Bir nebzecik zahir nimetlerde hayalimizi gezdirdikten sonra, Yüce Mün’im’in manevî nimetlerine de nazar edelim. Bu manevî ummanlardan bir katrecik de olsa anlayıp anlatabilmek çok ciddi bir iştir. Manevi nimetler öyle bir deryadır ki, ne diller anlatabilir, ne de kalemler yazmaya muktedirdir. Kudsî nimet-i ilâhîyi anlamakta ve anlatmakta kalem de aciz kalmıştır. Batına ait olan nimet-i ilâhî ruhla ilgili olup ruh-u sultanîye ait nimetlerdir. Cesedi işler, yaşar hale getiren ruhtur, öyleyse cesedin ruha bakan yönü daha çok ehemmiyet teşkil ediyor denilebilir. Bu ruhla ilgili mesajlar ki Rabb’ül âlemin’in kelamı ceset kanalı ile esas ruhadır. Cesetle birleşmiş fakat ruhun malzemeleri diyebileceğimiz hisler, vicdan, akıl, fikir, pek çok manevi nimetler vardır. Madde ve manası ile kemale erip varoluş hikmetinin zuhur etmesi için bazı şeylere ihtiyaç vardır ki o da ayrı bir nimet deryasından sunulan ilim, irfan, Kur’an, iman, idrak ve bunlara vuslat için takdir edilen sebepler, kelâm, kalem, okuyup yazmak, peygamberler ve varisleridir ki saymaya takat getiremeyeceğimiz manevi nimetlerdendir. Hakkı, batılı algılayabilmek, amelde muvaffakiyet, sevgi ve nefret hisleri ayrı ayrı nimet-i ilâhîdirler ki her bir nimetin içinde pek çok nimetler gizlidir ve pek çok nimetleri beraberinde getirirler.

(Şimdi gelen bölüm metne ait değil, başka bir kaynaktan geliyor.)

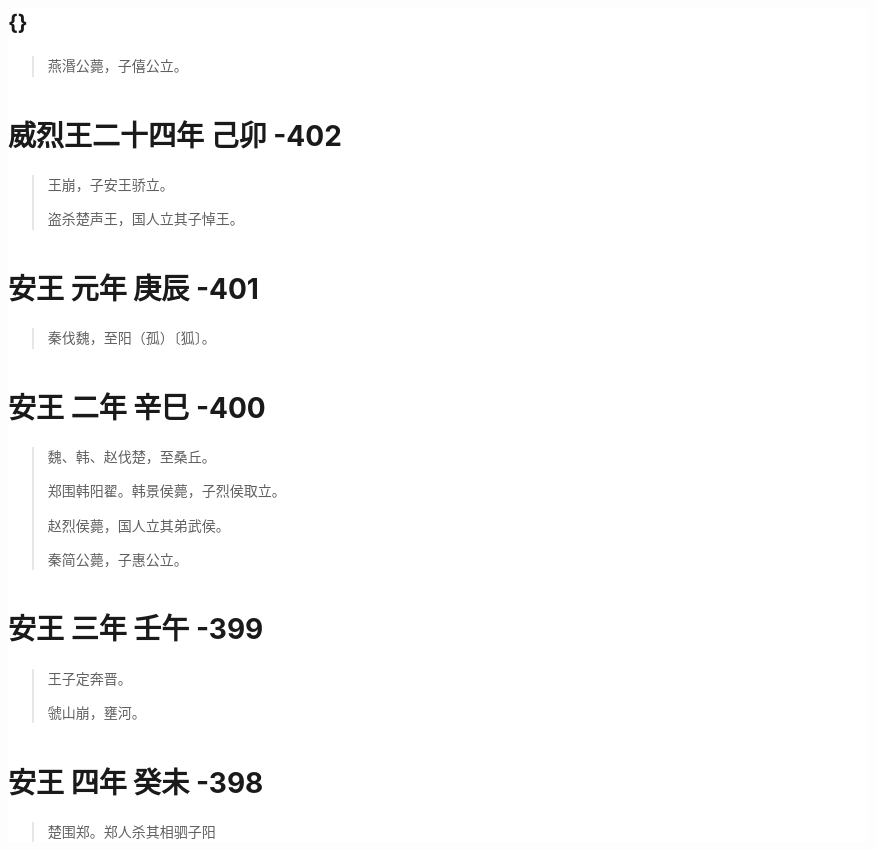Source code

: 

## {}

> 燕湣公薨，子僖公立。





# 威烈王二十四年 己卯 -402



> 王崩，子安王骄立。
>
> 盗杀楚声王，国人立其子悼王。



# 安王 元年 庚辰 -401



> 秦伐魏，至阳（孤）〔狐〕。



# 安王 二年 辛巳 -400



> 魏、韩、赵伐楚，至桑丘。
>
> 郑围韩阳翟。韩景侯薨，子烈侯取立。
>
> 赵烈侯薨，国人立其弟武侯。
>
> 秦简公薨，子惠公立。



# 安王 三年 壬午 -399



> 王子定奔晋。
>
> 虢山崩，壅河。



# 安王 四年 癸未 -398



> 楚围郑。郑人杀其相驷子阳
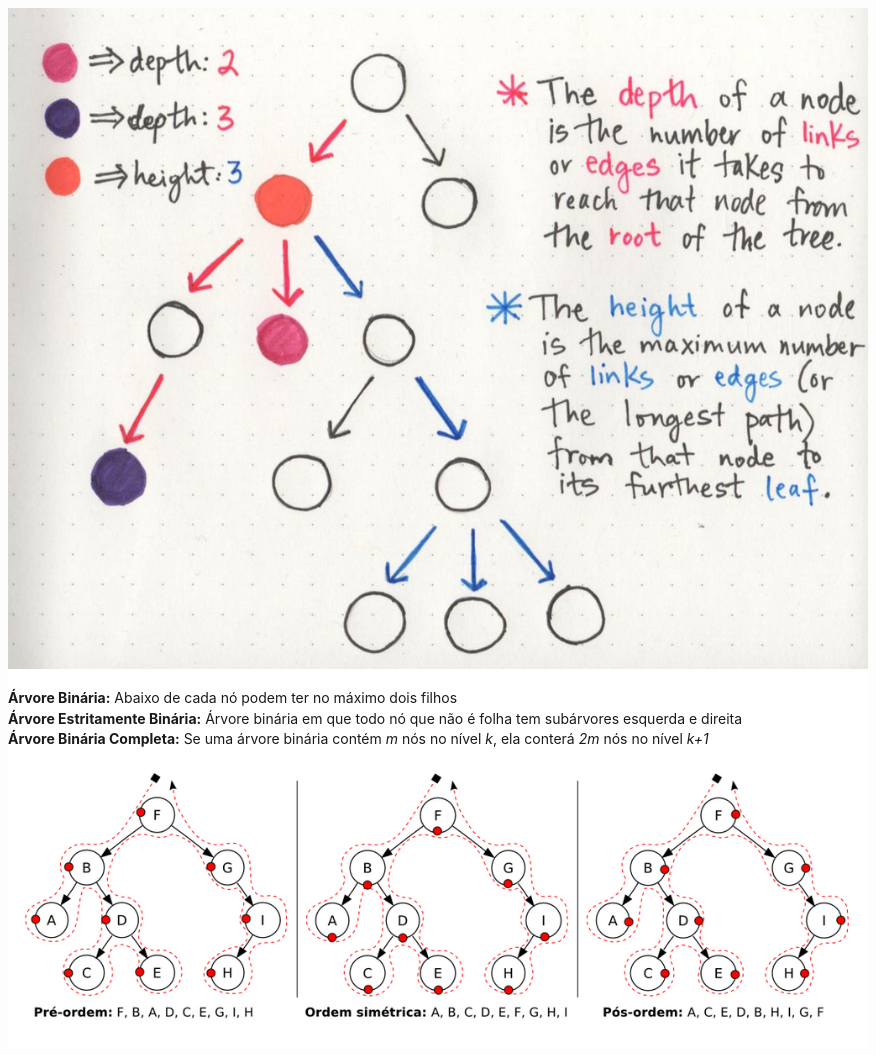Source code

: ![Atributos da Árvore Binária](../images/Estrutura-Dados/Altura-Profundidade-Arvore.jpg)

**Árvore Binária:** Abaixo de cada nó podem ter no máximo dois filhos\
**Árvore Estritamente Binária:** Árvore binária em que todo nó que não é folha tem subárvores esquerda e direita\
**Árvore Binária Completa:** Se uma árvore binária contém _m_ nós no nível _k_, ela conterá _2m_ nós no nível _k+1_

![Ordem de exibição](../images/Estrutura-Dados/Arvore-Ordem.png)
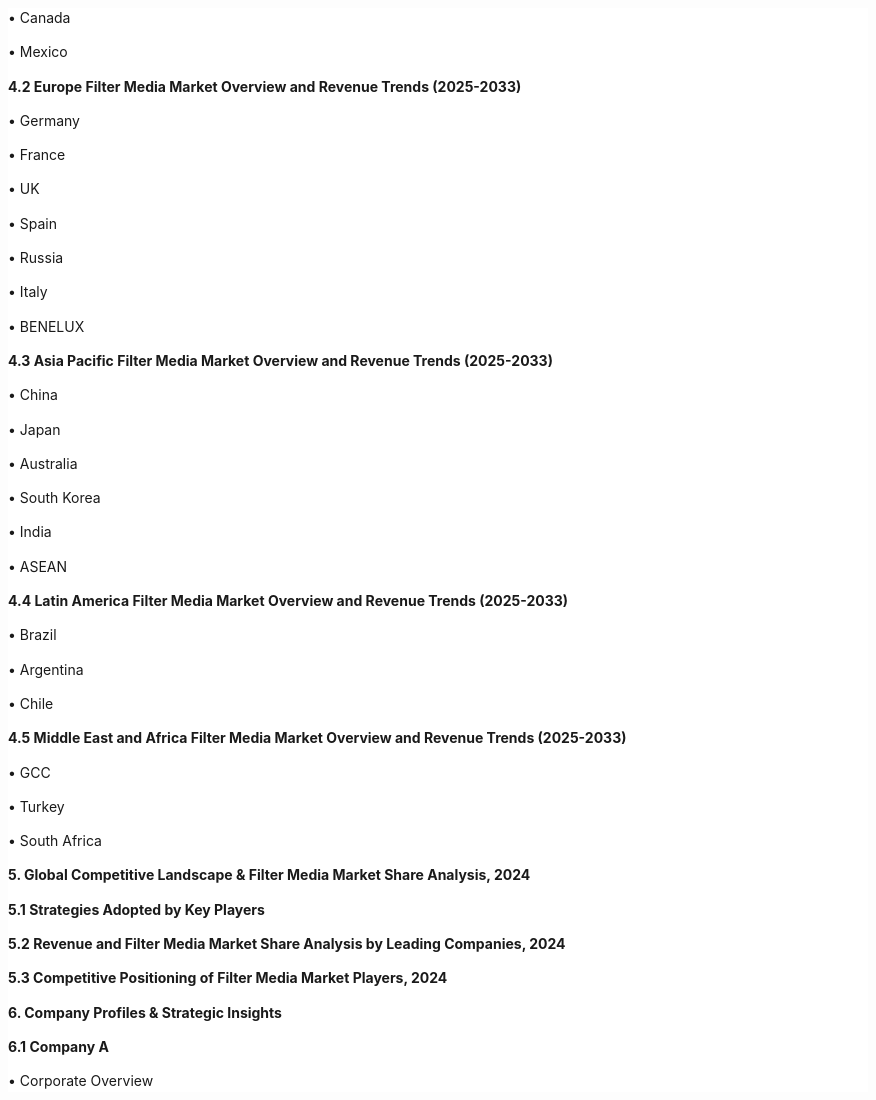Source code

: • Canada

• Mexico

<strong>4.2 Europe Filter Media Market Overview and Revenue Trends (2025-2033)</strong>

• Germany

• France

• UK

• Spain

• Russia

• Italy

• BENELUX

<strong>4.3 Asia Pacific Filter Media Market Overview and Revenue Trends (2025-2033)</strong>

• China

• Japan

• Australia

• South Korea

• India

• ASEAN

<strong>4.4 Latin America Filter Media Market Overview and Revenue Trends (2025-2033)</strong>

• Brazil

• Argentina

• Chile

<strong>4.5 Middle East and Africa Filter Media Market Overview and Revenue Trends (2025-2033)</strong>

• GCC

• Turkey

• South Africa

<strong>5. Global Competitive Landscape & Filter Media Market Share Analysis, 2024</strong>

<strong>5.1 Strategies Adopted by Key Players</strong>

<strong>5.2 Revenue and Filter Media Market Share Analysis by Leading Companies, 2024</strong>

<strong>5.3 Competitive Positioning of Filter Media Market Players, 2024</strong>

<strong>6. Company Profiles & Strategic Insights</strong>

<strong>6.1 Company A</strong>

• Corporate Overview
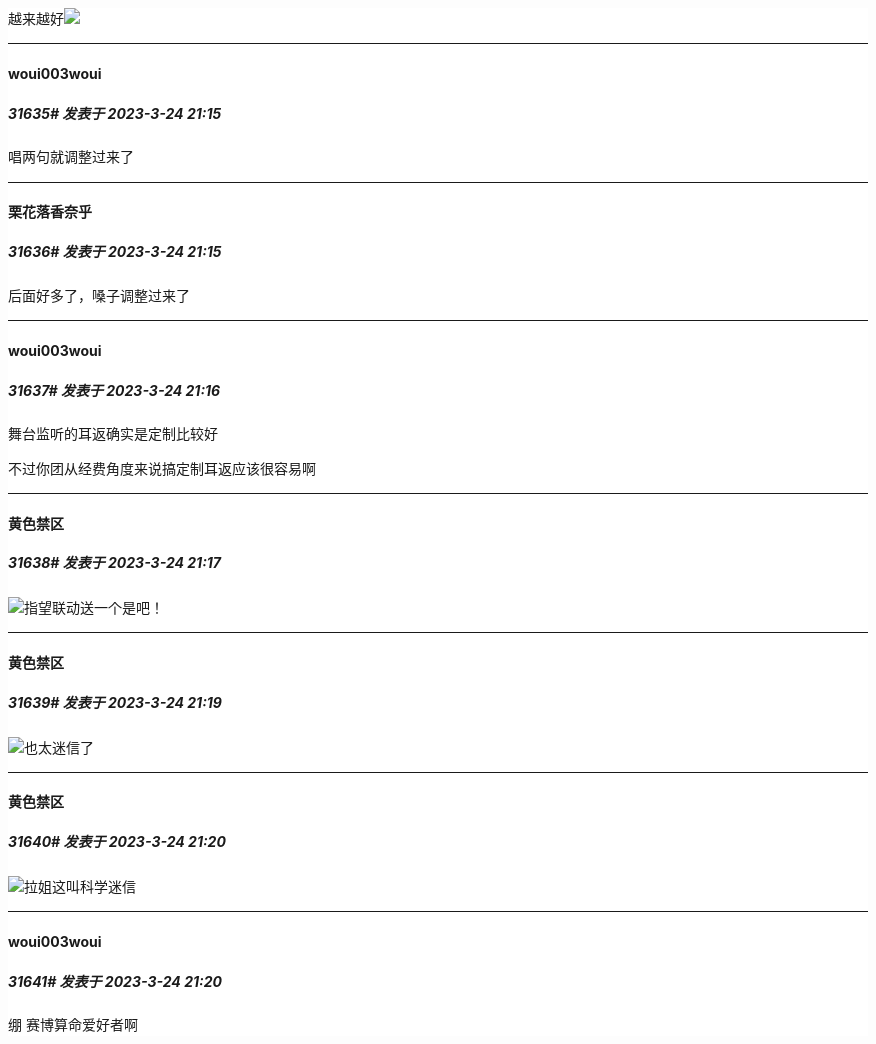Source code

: 越来越好<img src="https://static.saraba1st.com/image/smiley/face2017/067.png" referrerpolicy="no-referrer">

*****

####  woui003woui  
##### 31635#       发表于 2023-3-24 21:15

唱两句就调整过来了

*****

####  栗花落香奈乎  
##### 31636#       发表于 2023-3-24 21:15

后面好多了，嗓子调整过来了

*****

####  woui003woui  
##### 31637#       发表于 2023-3-24 21:16

舞台监听的耳返确实是定制比较好

不过你团从经费角度来说搞定制耳返应该很容易啊

*****

####  黄色禁区  
##### 31638#       发表于 2023-3-24 21:17

<img src="https://static.saraba1st.com/image/smiley/face2017/067.png" referrerpolicy="no-referrer">指望联动送一个是吧！

*****

####  黄色禁区  
##### 31639#       发表于 2023-3-24 21:19

<img src="https://static.saraba1st.com/image/smiley/face2017/067.png" referrerpolicy="no-referrer">也太迷信了

*****

####  黄色禁区  
##### 31640#       发表于 2023-3-24 21:20

<img src="https://static.saraba1st.com/image/smiley/face2017/068.png" referrerpolicy="no-referrer">拉姐这叫科学迷信

*****

####  woui003woui  
##### 31641#       发表于 2023-3-24 21:20

绷 赛博算命爱好者啊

Ya ukba nimetleri? Kur’an-ı Azimüşşan bu nimetlere geniş yer vermiş olup ukbaya ait çeşitli nimetlerden haberler sunar, iman edip salih amel işleyenlerin karşılaşacağı nimetlerden bahisler eder ve bu nimetlerin keyfiyetini anlatır.

Mun’im-i hakiki enva-i çeşit nimetlerle donatmıştır, hem kâinatı hem de bilhassa insanları. İnsanın dünyasına ve ukbasına ait ihtiyaçlarını ve bu ihtiyaçları olan nimetlere vasıl olma yollarını da nimetlerle donatmıştır ki adeta o Yüce Mün’im’in nimetleri namütenahidir. Bu nimet deryasında birkaç örnek verecek olursak ki, başta insanın akıllı oluşu gelir. Akıl nimeti ki başlı başına en büyük nimetlerden olup pek çok nimetleri özünde cem etmiş bir ihsan-ı ilâhîdir. Kuvvet, sevgi, nefret, istek ve isteksizlikler ve bunların bir ölçü çerçevesinde oluşları da birer nimettir. Mesela sevgi ve nefret bizatihi birer nimet-i ilâhî olmakla beraber yerinde kullanılmazsa insanın lehine verilmiş olan bu duygular maazallah aleyhine rol alır. İşte bu ölçüyü Yüce Mevlâ Kur’an-ı Kerîm’inde, Resulullah (s.a.v) de sünnet-i seniyyesiyle bildirmiştir. İnsan diğer mahlûkat gibi sorumsuz değildir, bu hislerini de sorumsuzca kullanmaya hakkı yoktur. Çünkü insana bir cüz’î irade verilmiştir, ruh ve nefis verilmiştir ki imtihan etmeyi murad eden Yüce Allah öyle takdir etmiştir. İşte insan bu his ve taleplerinin peşine düşerken Yüce Yaratıcı’nın bildirip beyan ettiği ahkâma göre kendini sınırlandırmak zorundadır. Ancak o zaman bu ve benzeri nimetler namütenahi nimetlerin zuhuruna sebep olacaktır. Nefret ve isteksizlik de birer nimet-i ilâhîdirler, yeter ki yerinde kullanılsınlar. Mesela insana hassaten mümine yaraşan odur ki her bir günahtan, cürümden, kötü vasıflardan, yolsuzluk ve edepsizlikten, şeytanî sıfatlar, münafıklık, kâfir sıfatları gibi mümini zillete düşürecek hal ve karakterden velhasıl cümle kötülüklerden nefret etsin. İşte verilen bu nefret hissini bu şekilde cürme karşı kullanırsa ne mutlu. Bu his de sahibinin batıldan uzaklaşmasına, manevî kirlerden temizlenmesine ve manen temiz kalmasına, günahtan korunmasına sebep teşkil etmiş oluyor ki, bir çelik zırh gibi cümle kötülüklerden, süfliyattan korunmasına vesile olur. Görülen o ki bu iki nimeti bahşederken Mevlâ, pek çok hikmet, menfaat ve maslahatlara vesile ve pek çok kirlerden, zillet ve tehlikelerden de korunmaya vesile kılmıştır.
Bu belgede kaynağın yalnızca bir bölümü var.